Du frère Hervé et de ses récits de chevalerie hauts en couleur qui, confronté à un nouveau qui n’entendait pas nettoyer le grand escalier de Godefroi de Bouillon un jour de ménage, avait passé le balai, et commencé à laver l’escalier à genoux, jusqu’à ce que le nouveau prenne le relais.

Du frère Christophe, qui savait en quelques mots nous faire réfléchir sur telle ou telle bêtise commise, sans jamais être moralisateur, et qui nous punissait plus sûrement en nous disant que nous l’avions déçu qu’en élevant la voix.

Du père Argouarc’h, qui veillait sur nous, toujours. Qui s’inquiétait pour nous quand lui était malade. Qui restait parler avec nous sans jamais compter son temps. À tel point que les frères, soucieux de sa santé, n’étaient jamais très contents quand nous restions veiller trop tard avec lui.

Du père Duverne et de sa gentillesse. De la bienveillance qu’on pouvait lire dans son regard pétillant. De sa sagesse frappée au coin de l’expérience et du bon sens. De sa douceur infinie.

Le temps a passé et, comme le dit si bien la sagesse populaire, de l’eau a coulé sous les ponts. Aujourd’hui, beaucoup de choses nous séparent, et si nous devions échanger sur nous idées et sur nos combats nous aurions sans doute beaucoup de mal à nous trouver des causes communes.

Pourtant, quand on parle de Riaumont, c’est pour moi toujours un peu ma maison. C’est ce que ne comprennent pas ceux qui en parlent comme d’un endroit fermé, carcéral, autoritaire, sectaire. Ils imaginent, mais ils ne savent pas.

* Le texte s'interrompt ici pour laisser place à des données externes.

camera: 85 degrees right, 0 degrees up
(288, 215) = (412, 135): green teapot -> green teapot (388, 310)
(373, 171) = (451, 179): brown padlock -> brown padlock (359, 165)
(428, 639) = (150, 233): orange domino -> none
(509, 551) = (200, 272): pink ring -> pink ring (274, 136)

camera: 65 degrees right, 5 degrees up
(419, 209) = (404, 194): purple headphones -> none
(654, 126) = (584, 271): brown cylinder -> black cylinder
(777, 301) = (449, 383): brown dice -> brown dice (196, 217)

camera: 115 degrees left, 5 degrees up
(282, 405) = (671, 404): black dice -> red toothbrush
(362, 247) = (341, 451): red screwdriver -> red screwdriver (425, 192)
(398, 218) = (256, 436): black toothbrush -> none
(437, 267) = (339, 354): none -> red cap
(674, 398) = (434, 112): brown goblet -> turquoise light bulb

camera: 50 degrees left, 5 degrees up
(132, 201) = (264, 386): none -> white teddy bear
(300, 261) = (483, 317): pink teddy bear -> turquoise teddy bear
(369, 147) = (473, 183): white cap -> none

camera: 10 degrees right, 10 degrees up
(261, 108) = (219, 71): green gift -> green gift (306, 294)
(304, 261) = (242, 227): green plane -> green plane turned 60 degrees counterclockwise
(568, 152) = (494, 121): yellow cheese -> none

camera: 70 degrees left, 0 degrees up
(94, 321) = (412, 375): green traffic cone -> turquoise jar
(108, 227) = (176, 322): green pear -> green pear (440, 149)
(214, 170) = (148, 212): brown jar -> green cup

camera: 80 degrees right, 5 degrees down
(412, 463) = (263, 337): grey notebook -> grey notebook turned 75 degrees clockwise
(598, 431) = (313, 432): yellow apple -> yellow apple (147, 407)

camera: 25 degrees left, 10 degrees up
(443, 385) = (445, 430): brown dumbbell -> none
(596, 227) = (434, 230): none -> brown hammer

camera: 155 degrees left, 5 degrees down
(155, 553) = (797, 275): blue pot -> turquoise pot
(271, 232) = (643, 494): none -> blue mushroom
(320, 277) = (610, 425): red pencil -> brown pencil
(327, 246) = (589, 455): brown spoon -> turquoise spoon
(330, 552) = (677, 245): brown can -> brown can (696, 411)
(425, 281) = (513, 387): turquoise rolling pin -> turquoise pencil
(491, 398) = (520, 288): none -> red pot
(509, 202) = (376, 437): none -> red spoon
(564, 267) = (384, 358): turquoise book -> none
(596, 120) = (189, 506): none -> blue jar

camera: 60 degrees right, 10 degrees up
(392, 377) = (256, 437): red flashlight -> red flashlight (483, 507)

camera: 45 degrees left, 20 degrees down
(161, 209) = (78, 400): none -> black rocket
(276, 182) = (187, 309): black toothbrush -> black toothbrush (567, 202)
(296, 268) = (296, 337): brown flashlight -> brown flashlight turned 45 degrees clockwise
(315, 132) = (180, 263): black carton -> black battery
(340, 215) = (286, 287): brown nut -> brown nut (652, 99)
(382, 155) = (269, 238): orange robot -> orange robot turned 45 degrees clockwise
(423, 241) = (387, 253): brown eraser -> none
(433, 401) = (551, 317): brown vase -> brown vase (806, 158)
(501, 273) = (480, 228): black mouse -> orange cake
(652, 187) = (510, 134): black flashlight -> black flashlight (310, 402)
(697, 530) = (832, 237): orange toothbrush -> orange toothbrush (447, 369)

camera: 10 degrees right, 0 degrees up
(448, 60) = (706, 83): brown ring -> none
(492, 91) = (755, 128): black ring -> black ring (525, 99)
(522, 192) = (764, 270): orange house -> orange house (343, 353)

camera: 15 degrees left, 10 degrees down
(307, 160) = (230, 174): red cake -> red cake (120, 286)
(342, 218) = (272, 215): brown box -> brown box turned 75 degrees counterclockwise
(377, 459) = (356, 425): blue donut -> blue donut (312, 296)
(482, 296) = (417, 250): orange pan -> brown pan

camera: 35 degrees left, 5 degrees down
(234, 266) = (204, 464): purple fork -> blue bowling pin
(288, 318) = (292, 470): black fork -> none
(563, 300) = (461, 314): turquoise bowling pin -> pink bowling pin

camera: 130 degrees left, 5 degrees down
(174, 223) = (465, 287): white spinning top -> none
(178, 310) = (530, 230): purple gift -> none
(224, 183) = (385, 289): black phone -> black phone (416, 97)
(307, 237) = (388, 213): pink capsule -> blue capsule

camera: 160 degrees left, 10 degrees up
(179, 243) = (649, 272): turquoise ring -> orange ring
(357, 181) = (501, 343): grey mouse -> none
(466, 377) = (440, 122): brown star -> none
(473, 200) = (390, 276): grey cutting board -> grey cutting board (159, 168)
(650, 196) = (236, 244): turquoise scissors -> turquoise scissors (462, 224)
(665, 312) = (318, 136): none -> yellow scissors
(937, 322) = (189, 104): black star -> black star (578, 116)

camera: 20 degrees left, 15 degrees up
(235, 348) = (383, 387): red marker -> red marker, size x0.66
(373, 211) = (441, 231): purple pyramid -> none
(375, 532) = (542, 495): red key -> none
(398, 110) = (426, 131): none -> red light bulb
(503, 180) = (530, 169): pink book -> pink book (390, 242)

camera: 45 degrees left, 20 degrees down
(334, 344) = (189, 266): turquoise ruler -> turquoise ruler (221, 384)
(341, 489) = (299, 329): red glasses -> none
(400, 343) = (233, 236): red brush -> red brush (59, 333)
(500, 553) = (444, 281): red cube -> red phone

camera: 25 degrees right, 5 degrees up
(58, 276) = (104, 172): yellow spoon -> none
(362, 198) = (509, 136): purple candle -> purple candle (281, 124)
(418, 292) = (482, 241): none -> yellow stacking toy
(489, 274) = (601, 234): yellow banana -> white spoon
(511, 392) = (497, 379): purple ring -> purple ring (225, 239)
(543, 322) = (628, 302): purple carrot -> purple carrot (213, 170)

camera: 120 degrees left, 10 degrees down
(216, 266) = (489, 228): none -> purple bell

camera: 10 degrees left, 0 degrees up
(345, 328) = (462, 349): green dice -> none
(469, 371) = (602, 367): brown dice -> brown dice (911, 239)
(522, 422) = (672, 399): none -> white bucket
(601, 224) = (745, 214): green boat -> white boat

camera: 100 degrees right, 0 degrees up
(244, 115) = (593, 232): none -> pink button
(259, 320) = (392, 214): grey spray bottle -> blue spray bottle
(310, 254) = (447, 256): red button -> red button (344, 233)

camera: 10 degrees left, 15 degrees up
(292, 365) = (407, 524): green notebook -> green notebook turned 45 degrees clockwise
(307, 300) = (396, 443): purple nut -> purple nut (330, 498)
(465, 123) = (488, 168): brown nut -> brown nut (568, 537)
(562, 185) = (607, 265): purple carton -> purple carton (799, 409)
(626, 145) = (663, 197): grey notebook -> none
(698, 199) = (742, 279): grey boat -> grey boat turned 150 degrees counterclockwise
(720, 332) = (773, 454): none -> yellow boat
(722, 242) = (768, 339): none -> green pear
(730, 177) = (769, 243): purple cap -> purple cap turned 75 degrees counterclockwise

Moi, je n’oublie rien, et surtout pas que grâce à vous, l’adolescent difficile que j’étais est aujourd’hui un homme – sage ? qui sait ? – un homme qui a le sens de l’honneur, le sens des valeurs, le sens du devoir, le sens de la famille. Sans vous, que serais-je devenu ? Sans vous, aurais-je trouvé en moi la force de traverser les épreuves qui ont jalonné ma vie ? J’en doute. La tempête m’aurait drossé et laissé pour mort sur les rochers.

Je sais que le Seigneur n’abandonne jamais les siens. Ayez confiance : même le plus noir nuage a toujours sa frange d’or.

Affectueusement,

Vincent, Garçon de Riaumont de 1987 à 1991.